An article from the Cathedral Times
by Dean Sam Candler
When I was growing up down in Coweta County, I walked a lot. Almost every day, after school, I would walk back through the woods behind our house, or down to the creek in front of our house, or through the farm pastures over to the lake. Those walks were rather like processions for me, routine and familiar rhythms that nevertheless often became exciting and even revealing.
In a similar way, my family, in a car, would process down Highway 34, towards Newnan, to school, and on Sundays, to church. The highway ride was a procession for us, joining with other cars, and even trucks and tractors in those days. From all walks of life, we formed a procession to town.
My life journey, my walk, has, of course, brought me to this beautiful church, the Cathedral of St. Philip. Parishioners and neighbors often see me walking here. Those walks are routine, through familiar streets, but they inspire new things. “Solvitur ambulando,” Augustine of Hippo once said, “It is solved by walking.” A good walk seems to solve all sorts of things for me, personal problems for sure, but also professional problems – like what can I possibly preach on this Sunday? Go for a walk. It is solved by walking.

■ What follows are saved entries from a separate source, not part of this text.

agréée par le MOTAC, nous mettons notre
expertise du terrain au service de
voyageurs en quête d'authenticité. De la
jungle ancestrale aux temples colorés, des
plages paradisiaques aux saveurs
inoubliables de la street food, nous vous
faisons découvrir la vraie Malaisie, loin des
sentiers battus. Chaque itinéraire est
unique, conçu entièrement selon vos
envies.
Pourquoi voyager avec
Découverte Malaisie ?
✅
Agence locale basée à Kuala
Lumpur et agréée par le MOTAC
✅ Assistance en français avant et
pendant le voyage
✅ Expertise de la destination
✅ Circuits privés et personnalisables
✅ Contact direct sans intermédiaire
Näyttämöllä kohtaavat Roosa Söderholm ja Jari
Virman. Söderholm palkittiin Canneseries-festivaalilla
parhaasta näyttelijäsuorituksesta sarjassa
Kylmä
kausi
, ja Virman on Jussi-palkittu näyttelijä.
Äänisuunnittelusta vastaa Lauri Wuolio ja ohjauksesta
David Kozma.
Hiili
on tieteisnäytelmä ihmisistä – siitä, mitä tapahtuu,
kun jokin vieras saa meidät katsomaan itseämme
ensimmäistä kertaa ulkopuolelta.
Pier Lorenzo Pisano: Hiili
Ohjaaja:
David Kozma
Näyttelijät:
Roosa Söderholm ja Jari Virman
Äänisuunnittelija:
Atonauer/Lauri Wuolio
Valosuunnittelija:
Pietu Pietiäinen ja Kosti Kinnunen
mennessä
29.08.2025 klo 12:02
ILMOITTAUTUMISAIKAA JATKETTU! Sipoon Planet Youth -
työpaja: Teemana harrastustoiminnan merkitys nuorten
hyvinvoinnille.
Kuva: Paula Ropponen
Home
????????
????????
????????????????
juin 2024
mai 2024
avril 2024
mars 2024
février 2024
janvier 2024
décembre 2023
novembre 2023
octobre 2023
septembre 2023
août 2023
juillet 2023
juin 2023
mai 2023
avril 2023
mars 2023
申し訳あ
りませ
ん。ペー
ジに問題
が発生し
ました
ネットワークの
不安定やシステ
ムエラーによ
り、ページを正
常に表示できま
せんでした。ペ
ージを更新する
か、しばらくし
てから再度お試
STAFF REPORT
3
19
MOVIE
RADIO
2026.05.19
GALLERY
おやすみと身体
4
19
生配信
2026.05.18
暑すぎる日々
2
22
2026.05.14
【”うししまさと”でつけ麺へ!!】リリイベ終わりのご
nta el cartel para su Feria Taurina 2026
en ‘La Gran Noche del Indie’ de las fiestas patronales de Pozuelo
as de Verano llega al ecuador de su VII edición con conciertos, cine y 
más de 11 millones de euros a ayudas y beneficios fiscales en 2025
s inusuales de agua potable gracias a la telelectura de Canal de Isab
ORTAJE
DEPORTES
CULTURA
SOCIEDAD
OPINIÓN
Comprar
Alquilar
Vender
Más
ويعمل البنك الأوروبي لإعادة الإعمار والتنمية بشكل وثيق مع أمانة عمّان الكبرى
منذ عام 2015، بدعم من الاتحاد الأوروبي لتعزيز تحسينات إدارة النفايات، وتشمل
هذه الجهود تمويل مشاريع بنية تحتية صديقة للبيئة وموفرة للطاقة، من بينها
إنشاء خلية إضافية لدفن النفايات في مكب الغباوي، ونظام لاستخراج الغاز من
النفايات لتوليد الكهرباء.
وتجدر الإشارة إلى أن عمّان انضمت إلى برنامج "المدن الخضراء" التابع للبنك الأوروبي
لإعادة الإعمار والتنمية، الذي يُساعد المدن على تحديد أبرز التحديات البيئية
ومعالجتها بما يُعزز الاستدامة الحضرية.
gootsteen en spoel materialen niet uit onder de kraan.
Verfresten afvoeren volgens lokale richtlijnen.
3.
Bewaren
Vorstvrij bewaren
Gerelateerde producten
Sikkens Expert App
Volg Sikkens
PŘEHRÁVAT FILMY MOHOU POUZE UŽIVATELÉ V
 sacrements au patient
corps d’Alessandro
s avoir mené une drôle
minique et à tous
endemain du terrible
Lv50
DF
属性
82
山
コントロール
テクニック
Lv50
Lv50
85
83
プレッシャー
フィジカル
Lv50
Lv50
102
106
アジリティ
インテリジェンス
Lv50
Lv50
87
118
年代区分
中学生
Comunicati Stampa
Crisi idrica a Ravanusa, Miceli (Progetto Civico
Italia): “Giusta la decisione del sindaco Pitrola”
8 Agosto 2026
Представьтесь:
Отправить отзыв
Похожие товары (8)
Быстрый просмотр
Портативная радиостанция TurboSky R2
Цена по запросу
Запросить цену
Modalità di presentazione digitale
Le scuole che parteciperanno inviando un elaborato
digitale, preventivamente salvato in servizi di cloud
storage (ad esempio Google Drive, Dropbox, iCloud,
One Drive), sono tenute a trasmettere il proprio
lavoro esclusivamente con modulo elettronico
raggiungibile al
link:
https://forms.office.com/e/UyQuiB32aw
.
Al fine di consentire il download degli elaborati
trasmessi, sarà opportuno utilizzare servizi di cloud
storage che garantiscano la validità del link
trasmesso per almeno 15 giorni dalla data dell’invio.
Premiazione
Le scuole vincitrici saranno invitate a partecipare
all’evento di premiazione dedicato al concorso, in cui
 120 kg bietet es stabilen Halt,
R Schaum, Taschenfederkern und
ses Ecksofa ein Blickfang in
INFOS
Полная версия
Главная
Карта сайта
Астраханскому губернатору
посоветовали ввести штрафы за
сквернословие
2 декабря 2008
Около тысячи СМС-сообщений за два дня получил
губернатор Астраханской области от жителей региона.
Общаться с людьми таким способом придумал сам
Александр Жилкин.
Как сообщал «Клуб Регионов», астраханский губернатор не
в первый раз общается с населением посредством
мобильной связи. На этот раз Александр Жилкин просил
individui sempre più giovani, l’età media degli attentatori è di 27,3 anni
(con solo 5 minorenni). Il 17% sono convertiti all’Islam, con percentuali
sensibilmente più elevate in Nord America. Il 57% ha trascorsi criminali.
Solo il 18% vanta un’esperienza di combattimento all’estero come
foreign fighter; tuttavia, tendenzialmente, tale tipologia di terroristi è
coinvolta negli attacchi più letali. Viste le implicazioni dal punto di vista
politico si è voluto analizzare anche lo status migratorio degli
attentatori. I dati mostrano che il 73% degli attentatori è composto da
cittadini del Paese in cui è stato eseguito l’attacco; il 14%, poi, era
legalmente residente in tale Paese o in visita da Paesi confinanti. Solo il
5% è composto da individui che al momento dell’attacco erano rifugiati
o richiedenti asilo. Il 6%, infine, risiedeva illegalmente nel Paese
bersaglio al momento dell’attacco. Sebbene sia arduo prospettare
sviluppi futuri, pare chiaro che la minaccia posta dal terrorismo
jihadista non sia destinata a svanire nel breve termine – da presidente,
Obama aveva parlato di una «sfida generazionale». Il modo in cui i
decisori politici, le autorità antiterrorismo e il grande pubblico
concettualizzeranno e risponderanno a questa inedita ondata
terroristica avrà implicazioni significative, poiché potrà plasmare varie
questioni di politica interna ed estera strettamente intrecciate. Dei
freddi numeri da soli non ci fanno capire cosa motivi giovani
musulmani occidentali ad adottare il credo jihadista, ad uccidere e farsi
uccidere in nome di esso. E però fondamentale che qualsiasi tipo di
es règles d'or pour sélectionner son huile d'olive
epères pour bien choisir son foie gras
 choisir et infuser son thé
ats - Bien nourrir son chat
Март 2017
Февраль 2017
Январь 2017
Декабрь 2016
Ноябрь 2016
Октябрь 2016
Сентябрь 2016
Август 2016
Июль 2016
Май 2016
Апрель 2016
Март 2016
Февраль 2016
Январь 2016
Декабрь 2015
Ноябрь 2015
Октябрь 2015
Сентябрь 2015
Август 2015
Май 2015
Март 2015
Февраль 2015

This past Easter, I once again thrilled to see so many other people walking. Those people were you, many of you arriving early for the Easter Vigil, in the dark, before sunrise. One of my favorite times of the year, one of the holiest for me, is waiting by the Easter Fire, watching people walk to the fire. We are all walking in the dark that morning, some of us with flashlights, and some of using the streetlights. Our destination is light. Our destination is that Great Fire, the New Fire, of Easter. This past Easter, some of us were thrilled, while watching and walking, to see a tremendous meteor flash above the Cathedral roof! What a brilliant fire to begin the lighting of our Paschal Candle and the New Fire of Easter! We saw it because we were following our routine, out walking, even in the dark, and watching.
During all our Easter services, we took time to walk again. In church, we call our walking something else. We call it a “procession!” With dogwood branches and holy water, we processed again, around and around the inside of the Cathedral nave, bathing ourselves in both light and water.
Processions are where prayer happens. Sometimes that prayer is intentional, as in church. But, I believe our church processions actually begin when we wake up, and when we begin the familiar routine of getting to church again. All those church processions – to church itself in our cars, walking to the nave, walking in the nave—all those church processions are meant to give us practice. At church, we are practicing how to process in prayer, so that we can also pray during our other daily processions. When we practice enough, we will see a rainbow on the way to church, as many of us did this past Sunday!
All of us have daily processions. Those daily processions include the journey from sleep to wakefulness each morning, down the hall, down the stairs to our coffee or breakfast, driving or riding or walking to work, to school, to the grocery store. Is it possible that we might encounter prayer during those ordinary processions? Is it possible that we might encounter, not just errands and tasks and responsibilities, but also the presence of the holy? Walking in church, processing in church, is meant to give us just that sort of practice. If we can practice prayer while processing in church, we might also be able to pray in traffic jams, in check-out lines, and walking outside to meet the new day.